The Gauntlet: I heard that you took a trip to Afghanistan. Why did you go?

Brett Wilson: I’ve always been a fan of causes related to our troops. I might not be a supporter of war in general, but in terms of those we send to war, I support them.

I got to know General Walter Natynczyk and Defence Minister Peter MacKay. They called me a few days before Thanksgiving and we traveled to Frankfurt, Germany first, then off to Kabul. The highlight of my life was standing in line, serving white turkey meat for Thanksgiving dinner at a forward operating base near Kabul, standing between Guy LaFelur on the left, Paul Gross on my right and General Walter Natynczyk and Peter Mckay on the opposite side. It was extremely empowering to be there. It impacted my life greatly.

G: The dollar recently fell below 90 cents for the first time since 1998. What is the reason behind this and what does it mean for the Canadian economy?

BW: It’s a double-edged sword for the Canadian economy because anything we consume in U.S. dollars costs more. But a lot of us have assets connected to the U.S. economy, especially oil and gas. So there’s a net benefit in a realized higher net price for our crude oil.

But why is it weak? I think it’s our general economy. We have been weak against the pound, the euro and the U.S. dollar. I have a lot of my wealth tied up in the U.S. so I’m at a disadvantage. The Bank of Canada and Jim Flaherty, although they say they don’t collude, often make the Canadian dollar weaker in order to keep interest rates low and better for our overall economy. Overall, the people who suffer are the ones who vacation in Phoenix every winter.

G: I was here when you hosted the $52-million question. Did it go as you hoped?

BW:The goal of that exercise was to be provocateur. That was what Nenshi asked me to do. I challenged every single councillor to what they were going to do with the money. Some wanted to give it back, some wanted to use it on Calgary transit, some wanted to pay down the debt. What I tried to do was to prove how they were wrong. I also challenged the Ralph bucks saying it was one of the stupidest things ever done. I challenged the ‘Starbucks,’ which was giving back an equivalent of $120 per house owner, which is like two cups of coffee, and doesn’t really affect any students.
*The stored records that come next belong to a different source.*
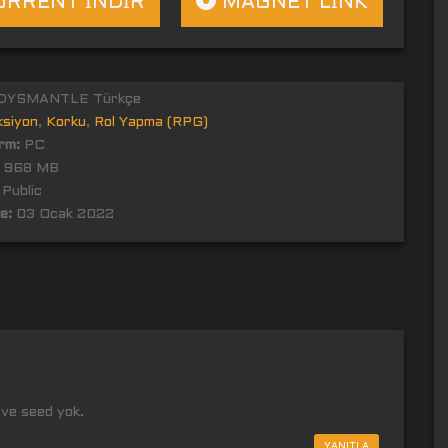
RRENT İNDİR
MAGNET LİNK
DYSMANTLE Türkçe
ksiyon
,
Korku
,
Rol Yapma (RPG)
rm:
PC
968 MB
Public
e:
03 Ocak 2022
 ve seed yok.
YANITLA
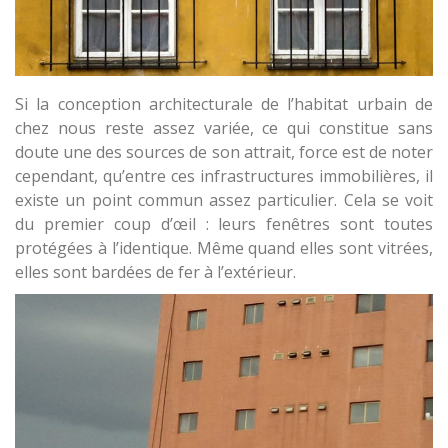
Si la conception architecturale de l’habitat urbain de
chez nous reste assez variée, ce qui constitue sans
doute une des sources de son attrait, force est de noter
cependant, qu’entre ces infrastructures immobilières, il
existe un point commun assez particulier. Cela se voit
du premier coup d’œil : leurs fenêtres sont toutes
protégées à l’identique. Même quand elles sont vitrées,
elles sont bardées de fer à l’extérieur.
G: Are you a Stamps fan or Riders fan?

BW: I cheer for both. I bleed green but I can cheer red. I’m a part owner of the Nashville Predators but my heart is also with Calgary.

G: Do you think marijuana should be legalized?

BW: There’s little doubt in my mind that it must be legalized. I happily believe that we will never get control of the dark side — i.e. drug dealers, producers ­— if we don’t legalize it. Yes, there is an issue of people getting addicted, but those people haven’t taken into consideration what nicotine and alcohol do to people’s lives that are already in the system. We need to control the distribution of these products.